(INPUT FOR THIS TASK begins)

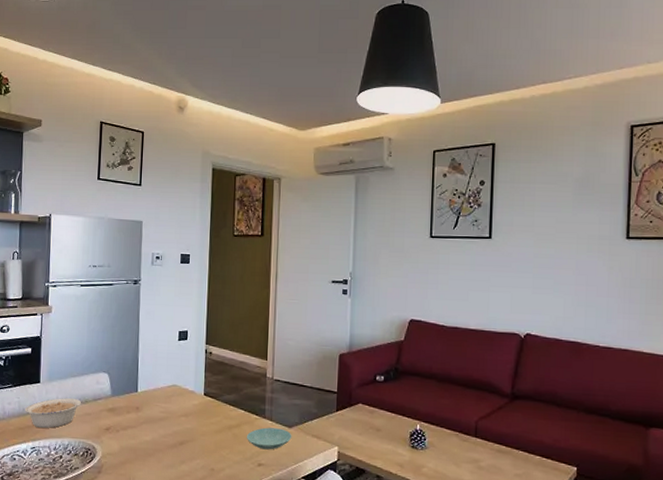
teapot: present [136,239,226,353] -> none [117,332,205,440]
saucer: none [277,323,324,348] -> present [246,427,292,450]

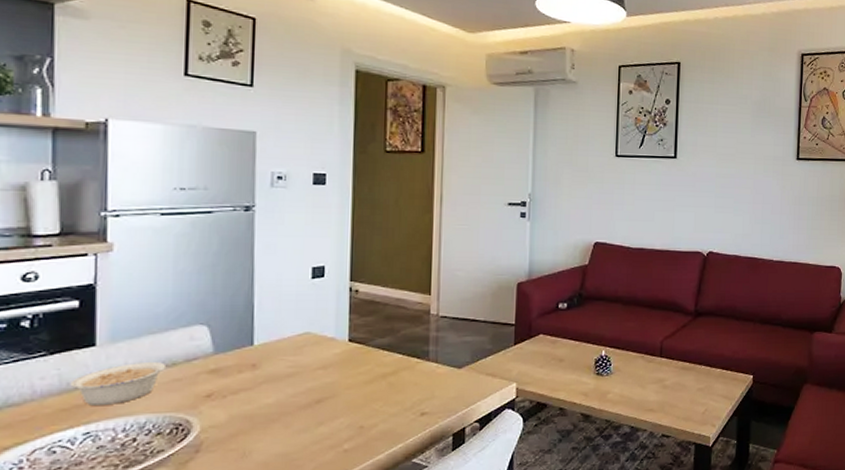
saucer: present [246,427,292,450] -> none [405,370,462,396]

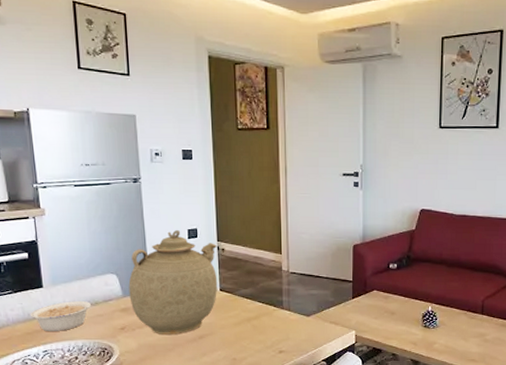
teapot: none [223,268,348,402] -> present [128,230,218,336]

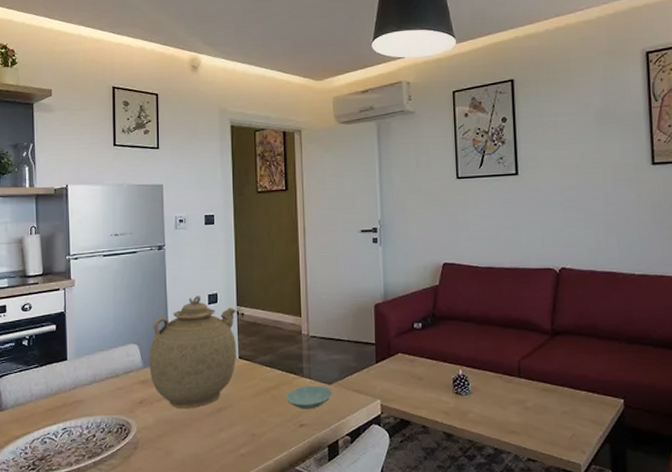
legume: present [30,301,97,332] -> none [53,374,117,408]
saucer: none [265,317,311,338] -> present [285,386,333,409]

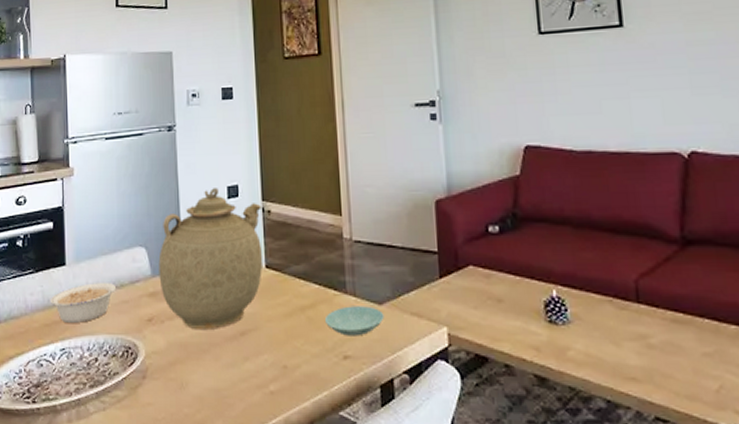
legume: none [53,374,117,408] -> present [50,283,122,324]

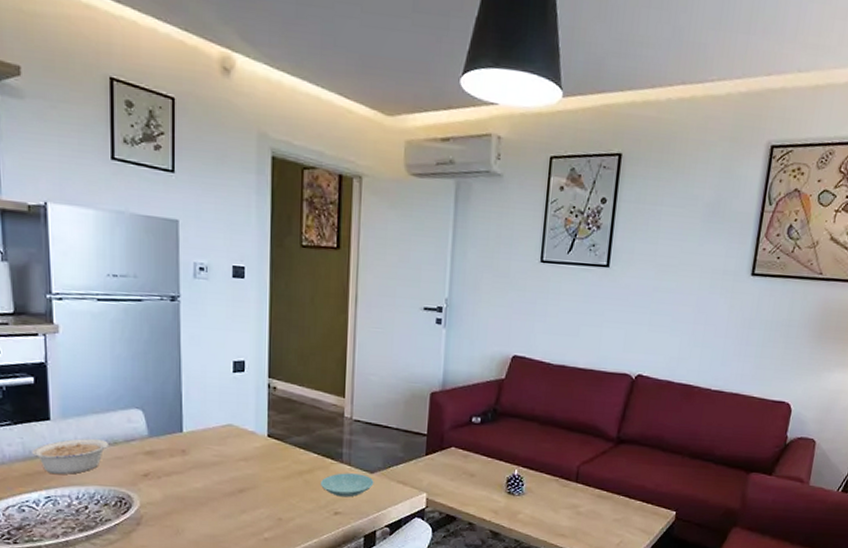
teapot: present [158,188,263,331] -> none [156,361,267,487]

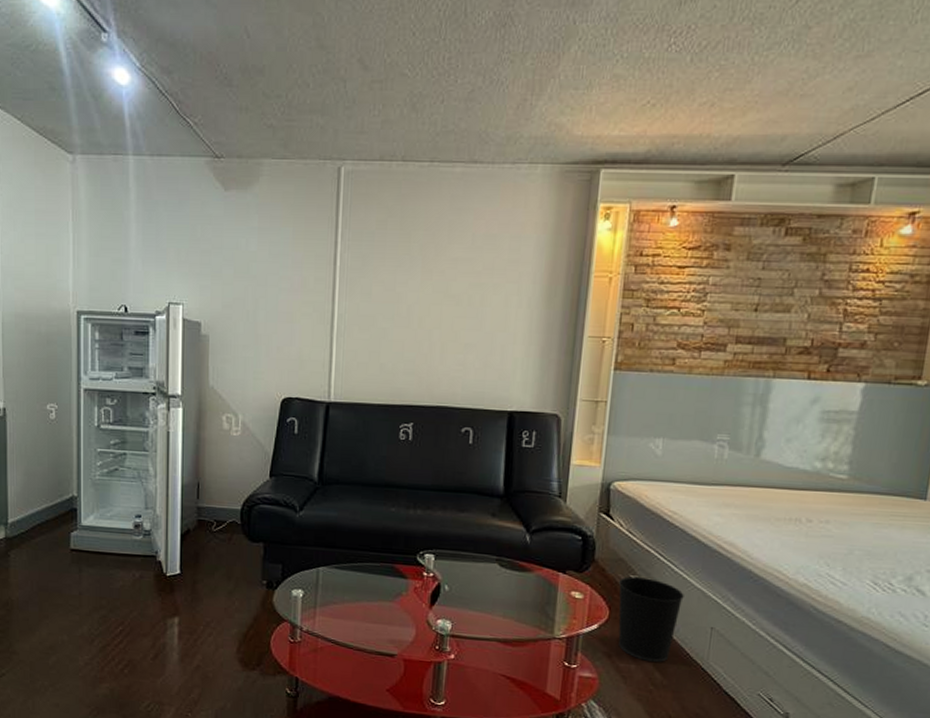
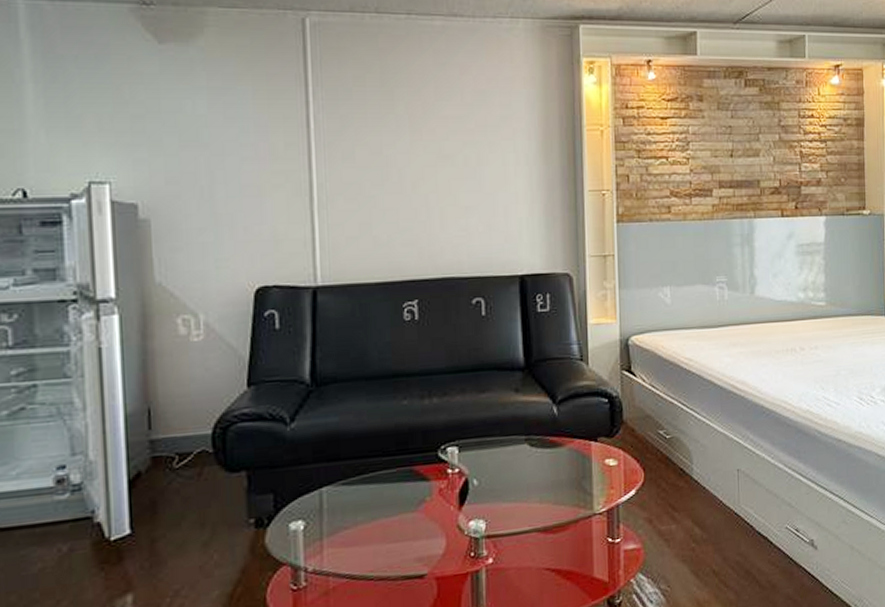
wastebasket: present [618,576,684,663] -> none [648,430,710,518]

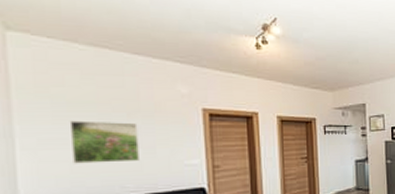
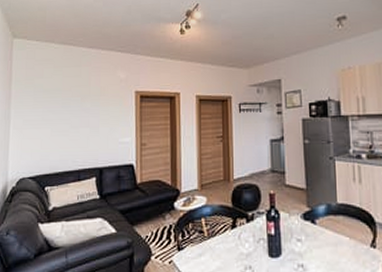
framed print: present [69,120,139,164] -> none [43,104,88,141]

(INPUT FOR THIS TASK ends)
(INPUT FOR THIS TASK begins)

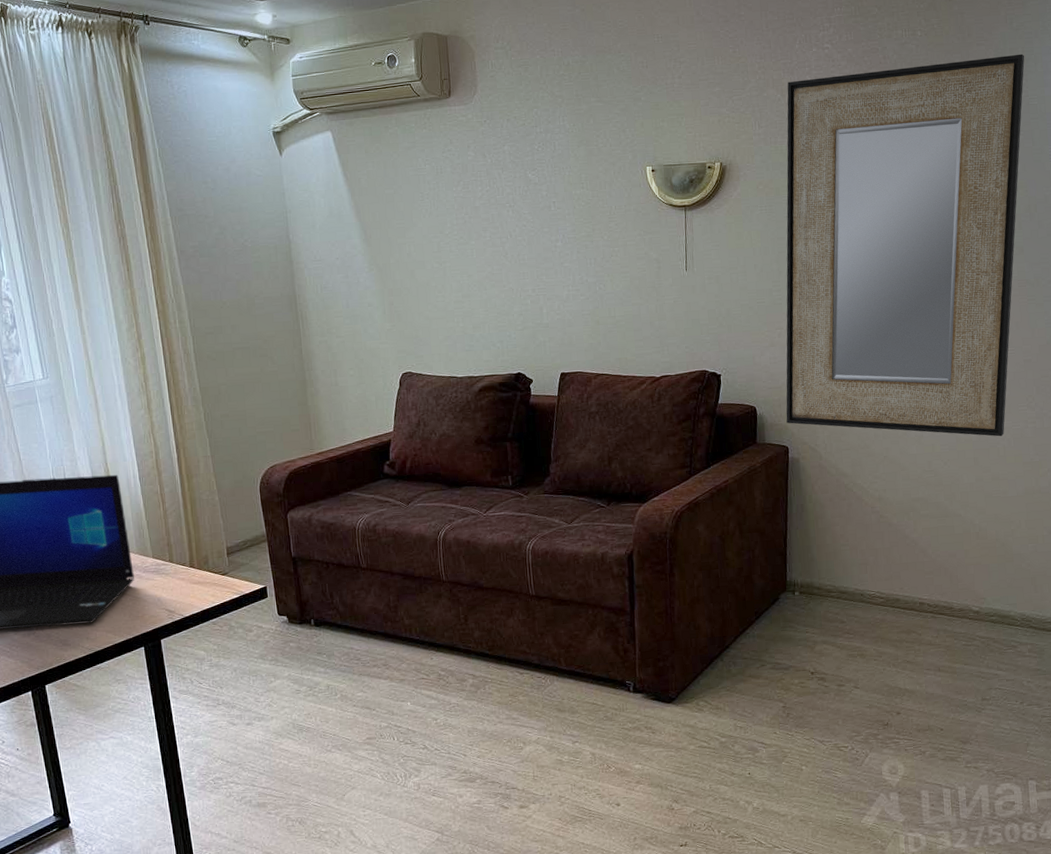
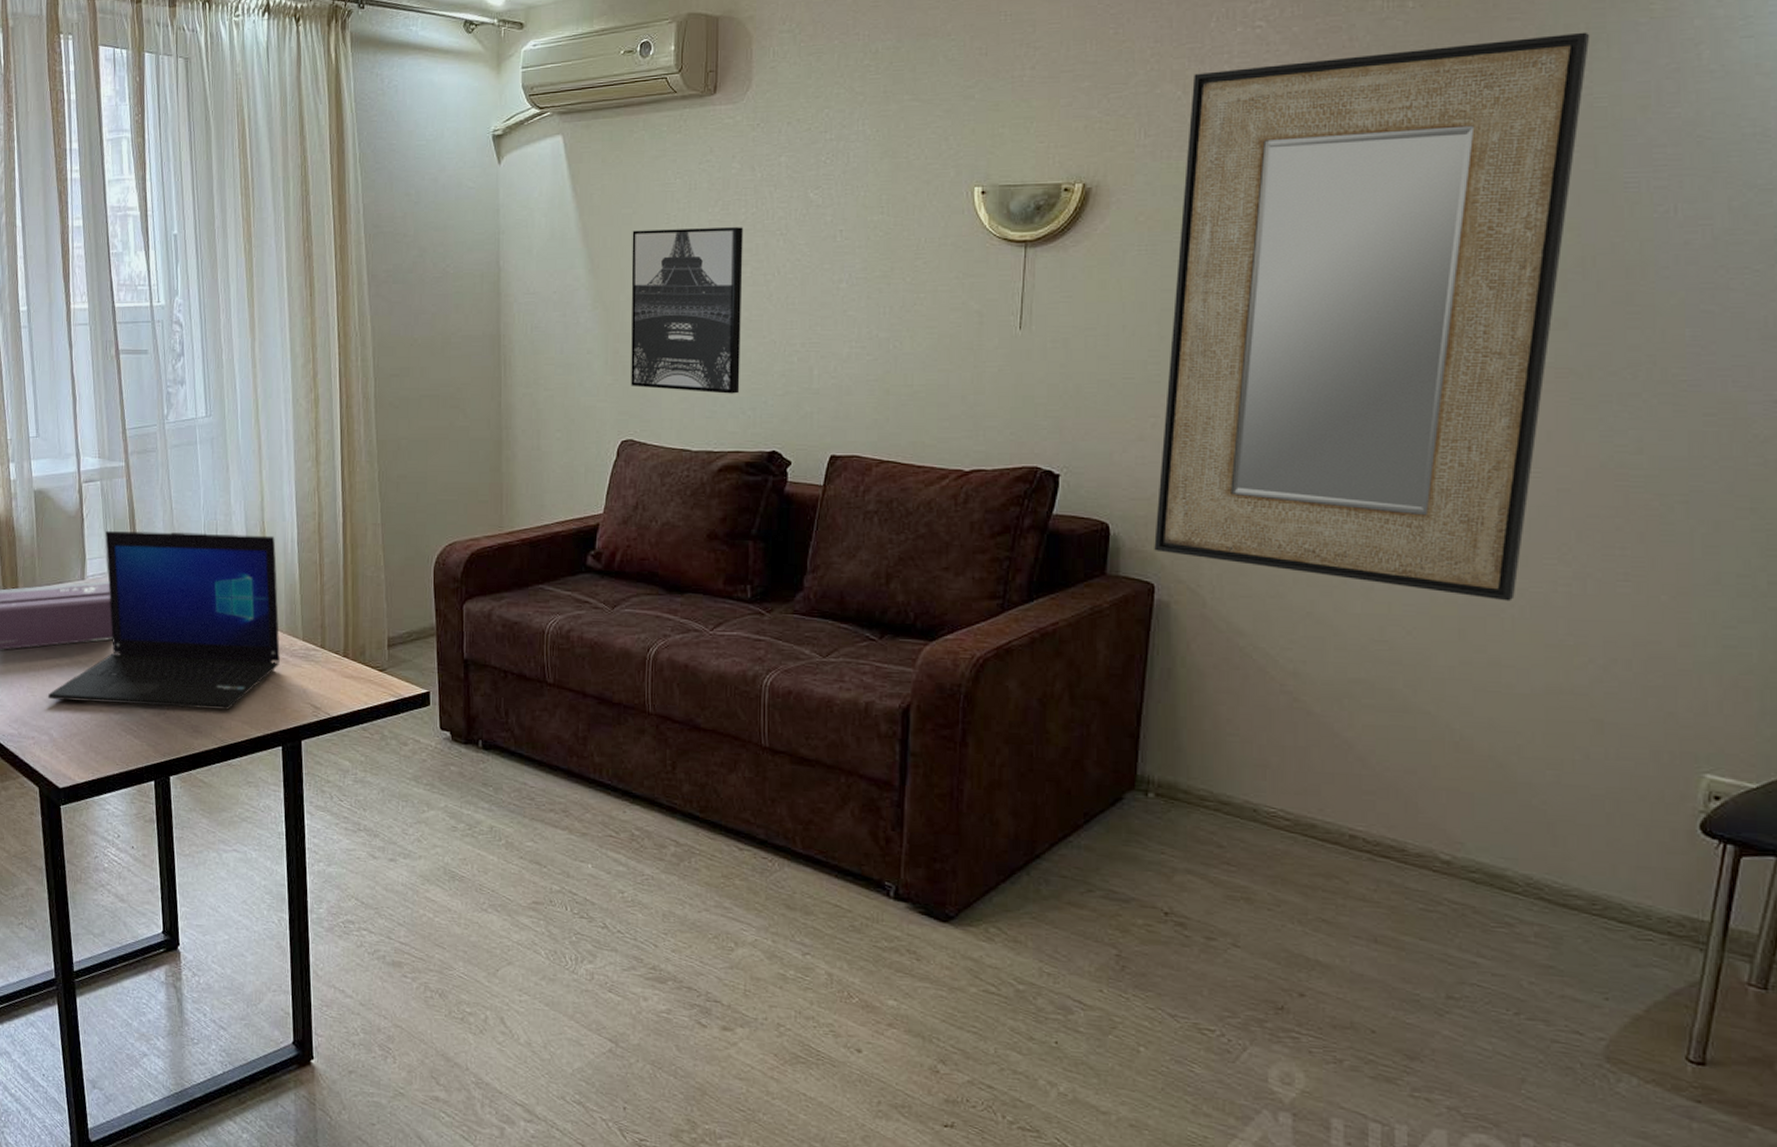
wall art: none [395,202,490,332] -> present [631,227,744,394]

(INPUT FOR THIS TASK ends)
(INPUT FOR THIS TASK begins)

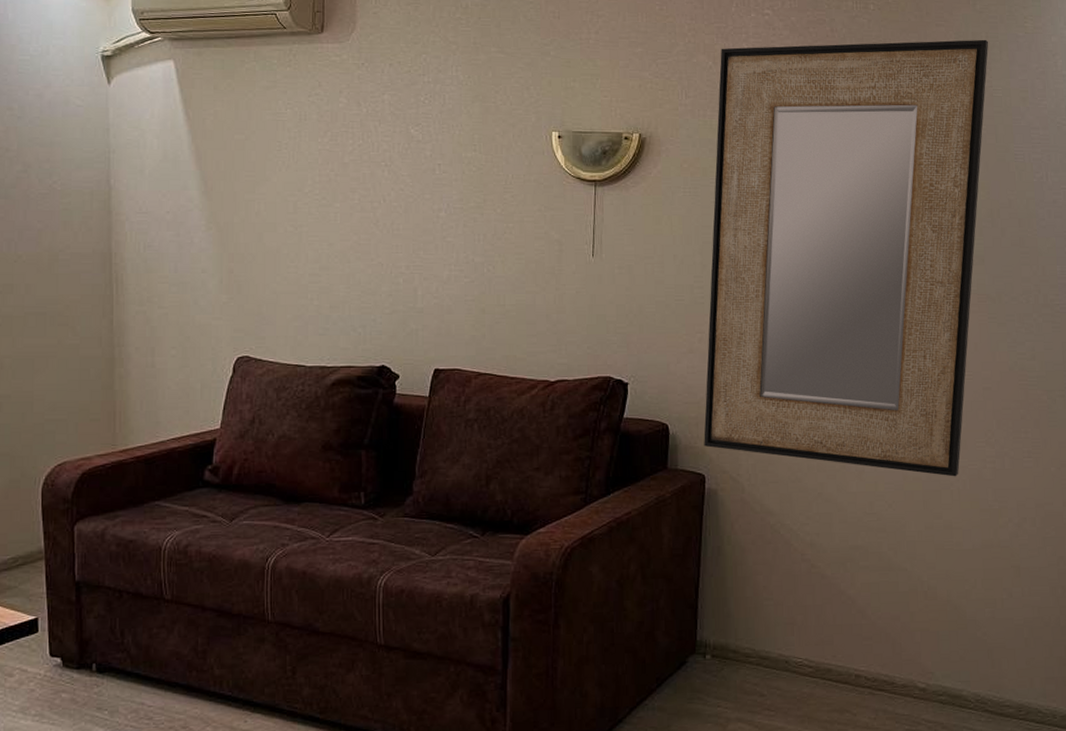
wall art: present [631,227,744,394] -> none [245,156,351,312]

(INPUT FOR THIS TASK ends)

DIRECTIONS FOR THIS TASK -
What are the lines in the records above, word for word, from the one containing "legume: present [30,301,97,332]" through the one containing "framed print: present", both ends included and pictures left out?

ANSWER SECTION -
legume: present [30,301,97,332] -> none [53,374,117,408]
saucer: none [265,317,311,338] -> present [285,386,333,409]

legume: none [53,374,117,408] -> present [50,283,122,324]

teapot: present [158,188,263,331] -> none [156,361,267,487]

wastebasket: present [618,576,684,663] -> none [648,430,710,518]

framed print: present [69,120,139,164] -> none [43,104,88,141]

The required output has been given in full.